Kami Rindu Muhammad

Harredeep
Chapter #24

#24. Semangat UKM Swa'Dles

Di depan sebuah posyandu tua yang sudah lama terbengkalai, Bayu tampak sibuk bersama beberapa ibu-ibu dan tiga pria lainnya. Mereka berkumpul dalam suasana akrab, sibuk mengolah keripik pedas. Asap harum mengepul dari dua kuali besar, tempat adonan keripik digoreng, sementara tangan-tangan cekatan lainnya mengemas hasil gorengan ke dalam plastik bening.

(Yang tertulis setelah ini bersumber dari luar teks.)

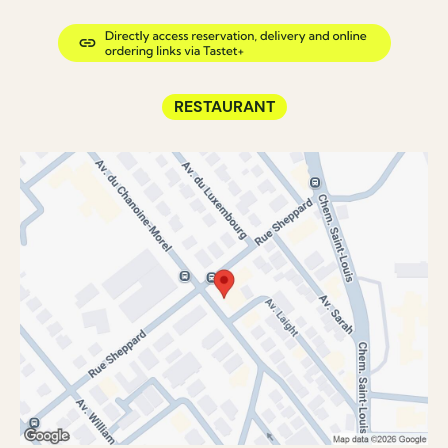
RESTAURANT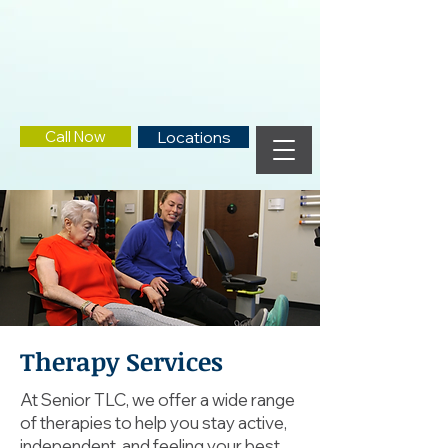
Call Now
Locations
Therapy Services
At Senior TLC, we offer a wide range
of therapies to help you stay active,
independent, and feeling your best.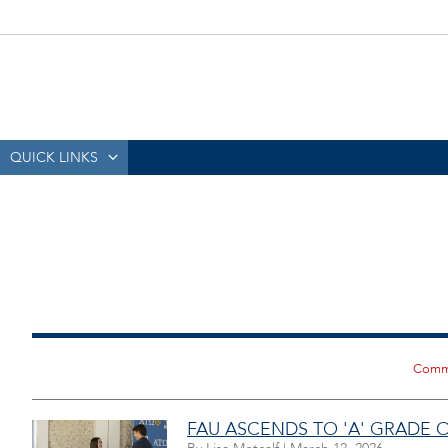
QUICK LINKS
FAU ASCENDS TO 'A' GRADE 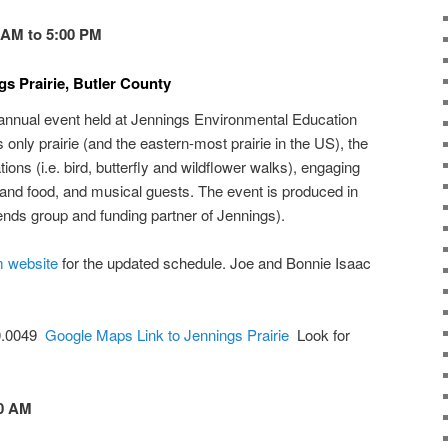
0 AM to 5:00 PM
gs Prairie, Butler County
 annual event held at Jennings Environmental Education
 only prairie (and the eastern-most prairie in the US), the
tions (i.e. bird, butterfly and wildflower walks), engaging
 and food, and musical guests. The event is produced in
ends group and funding partner of Jennings).
m website
for the updated schedule. Joe and Bonnie Isaac
80.0049
Google Maps Link to Jennings Prairie
Look for
00 AM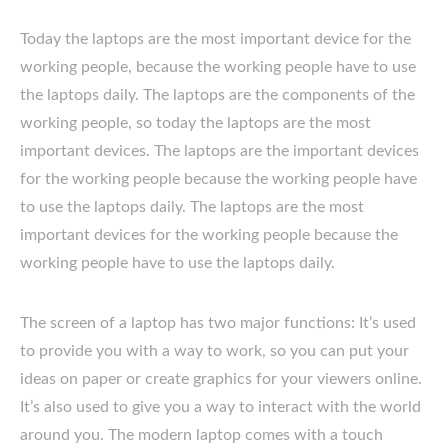
Today the laptops are the most important device for the
working people, because the working people have to use
the laptops daily. The laptops are the components of the
working people, so today the laptops are the most
important devices. The laptops are the important devices
for the working people because the working people have
to use the laptops daily. The laptops are the most
important devices for the working people because the
working people have to use the laptops daily.
The screen of a laptop has two major functions: It’s used
to provide you with a way to work, so you can put your
ideas on paper or create graphics for your viewers online.
It’s also used to give you a way to interact with the world
around you. The modern laptop comes with a touch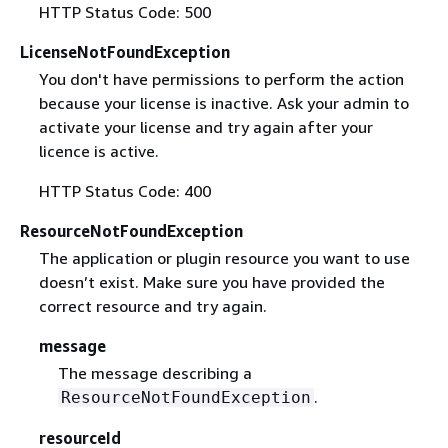
HTTP Status Code: 500
LicenseNotFoundException
You don't have permissions to perform the action
because your license is inactive. Ask your admin to
activate your license and try again after your
licence is active.
HTTP Status Code: 400
ResourceNotFoundException
The application or plugin resource you want to use
doesn’t exist. Make sure you have provided the
correct resource and try again.
message
The message describing a
.
ResourceNotFoundException
resourceId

Meski alat dan tempat mereka sederhana, semangat yang terpancar jelas tak bisa diremehkan. Para pria bekerja serius, mengaduk dan menjaga api, sedangkan para ibu berbincang santai sambil sesekali tertawa. Di tengah keramaian itu, Bayu berdiri dengan wajah berseri, tampak seperti penggerak utama dari kegiatan ini.

"Kita harus punya target," ucapnya penuh semangat. "Nanti, posyandu ini kita jadikan 'Dapoera'—Dapur Era Baru."

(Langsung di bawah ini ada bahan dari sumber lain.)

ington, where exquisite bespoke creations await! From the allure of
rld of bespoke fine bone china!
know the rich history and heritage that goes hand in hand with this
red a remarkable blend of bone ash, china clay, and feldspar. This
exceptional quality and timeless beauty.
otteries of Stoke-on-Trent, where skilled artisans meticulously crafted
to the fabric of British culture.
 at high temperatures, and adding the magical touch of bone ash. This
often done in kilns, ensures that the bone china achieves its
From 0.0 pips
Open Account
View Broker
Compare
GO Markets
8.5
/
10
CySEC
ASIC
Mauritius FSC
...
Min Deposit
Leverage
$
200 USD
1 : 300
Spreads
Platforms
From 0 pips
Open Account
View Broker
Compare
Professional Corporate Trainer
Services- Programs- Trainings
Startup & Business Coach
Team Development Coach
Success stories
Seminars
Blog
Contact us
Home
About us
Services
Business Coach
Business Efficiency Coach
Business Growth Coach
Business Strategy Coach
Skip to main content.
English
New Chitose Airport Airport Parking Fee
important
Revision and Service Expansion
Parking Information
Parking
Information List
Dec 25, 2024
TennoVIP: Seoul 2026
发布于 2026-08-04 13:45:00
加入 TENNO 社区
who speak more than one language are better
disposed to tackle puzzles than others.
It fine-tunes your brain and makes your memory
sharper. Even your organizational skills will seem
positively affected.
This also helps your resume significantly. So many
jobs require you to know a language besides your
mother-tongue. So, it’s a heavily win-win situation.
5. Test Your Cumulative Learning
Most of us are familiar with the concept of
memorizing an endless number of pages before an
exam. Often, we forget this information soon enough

Salah satu ibu tersenyum dan menimpali, "Kalau nama produknya, enaknya apa ya?"

Mereka tertawa kecil, lalu kembali pada kesibukan masing-masing. Bayu menambahkan, "Di sini kita buat adonan dan penyelesaiannya saja. Kalau ada yang mau bantu dari rumah juga boleh."

"Ayo, siapa yang punya ide buat nama produknya?" serunya lagi, menyemangati.

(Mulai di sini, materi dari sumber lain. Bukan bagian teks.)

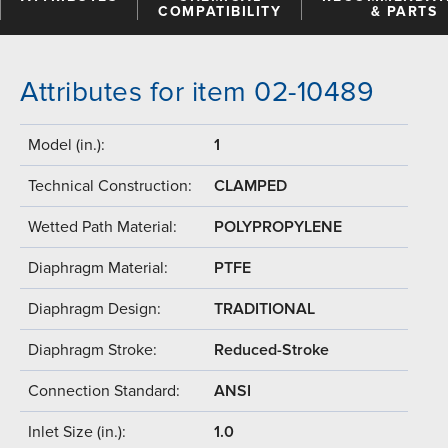
COMPATIBILITY
& PARTS
Attributes for item 02-10489
Model (in.):
1
Technical Construction:
CLAMPED
Wetted Path Material:
POLYPROPYLENE
Diaphragm Material:
PTFE
Diaphragm Design:
TRADITIONAL
Diaphragm Stroke:
Reduced-Stroke
Connection Standard:
ANSI
Inlet Size (in.):
1.0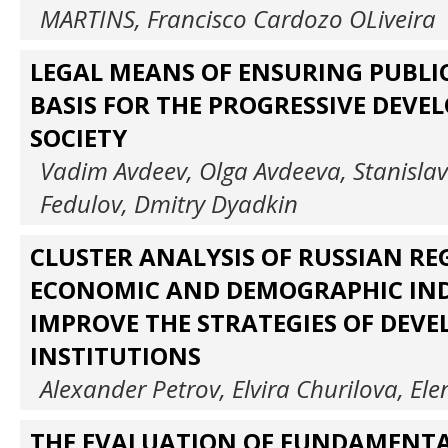
MARTINS, Francisco Cardozo OLiveira
LEGAL MEANS OF ENSURING PUBLIC
BASIS FOR THE PROGRESSIVE DEVE
SOCIETY
Vadim Avdeev, Olga Avdeeva, Stanislav
Fedulov, Dmitry Dyadkin
CLUSTER ANALYSIS OF RUSSIAN RE
ECONOMIC AND DEMOGRAPHIC IND
IMPROVE THE STRATEGIES OF DEV
INSTITUTIONS
Alexander Petrov, Elvira Churilova, El
THE EVALUATION OF FUNDAMENT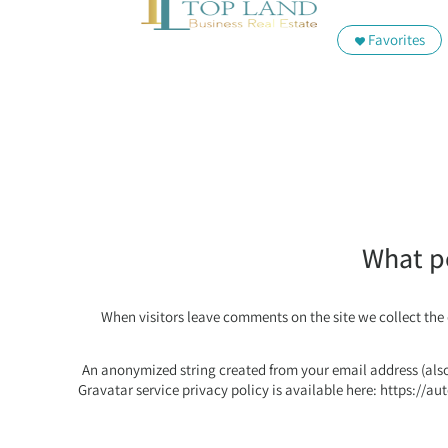
Favorites
What pe
When visitors leave comments on the site we collect the
An anonymized string created from your email address (also 
Gravatar service privacy policy is available here: https://au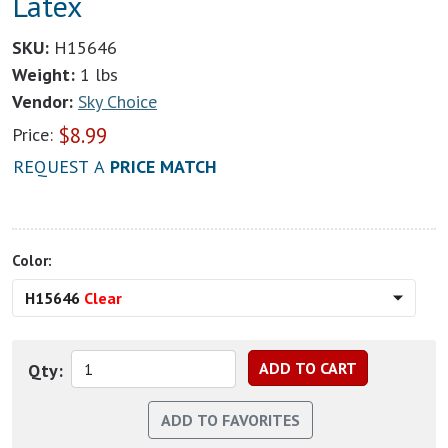
Latex
SKU:
H15646
Weight:
1 lbs
Vendor:
Sky Choice
$
8.99
Price:
REQUEST A
PRICE MATCH
Color:
H15646
Clear
Qty:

"Mak Alay," celetuk Bu Ara sambil tersenyum.

"Makjoss!" sahut Bu Eli dengan tawa.

"Namanya nanti aja, yang penting rasanya dulu enak!" kata Bu Nilam sambil mengunyah keripik yang baru matang. Ia melirik Bayu dan menambahkan, "Kalau bingung, serahin aja ke De Bayu. Mereka kan kreatif, pasti tahu nama yang pas. Ya, De Bayu?"

Bayu tertawa mendengar celetukan para ibu-ibu. Suasana semakin cair ketika Pak Boir ikut bersuara, "Kalau saya ikut aja, deh, gimana baiknya."

Setelah kehebohan kecil itu mereda, Bayu kembali menenangkan suasana. "Bagaimana kalau kita pakai nama 'Swa'Dles'? Singkatan dari Swadaya Desa Lestari. Biar semangat kebersamaannya terasa."

Mereka saling pandang dan mengangguk setuju. Nama itu terasa pas—sederhana, namun penuh makna.

Kegiatan pun kembali berlanjut. Bayu memberikan arahan: hasil olahan boleh dijual sendiri di rumah, ditawarkan saat pengajian, atau dibawa ke pasar oleh tim yang ditugaskan. Semuanya tampak berjalan sesuai rencana, namun sebuah pertanyaan dari Bu Ara menghentikan sejenak alur kerja mereka.

"Nanti kalau pesanan kita makin banyak, kita butuh modal, kan? Kalau bisa, beli alat juga buat adonan. Saya pengin bikin roti juga, Mas Bayu. Biar produk kita makin beragam. Nah, modal awalnya gimana ya?"

Semua terdiam, berpikir. Ucapan Bu Ara mengandung kebenaran yang tak bisa diabaikan.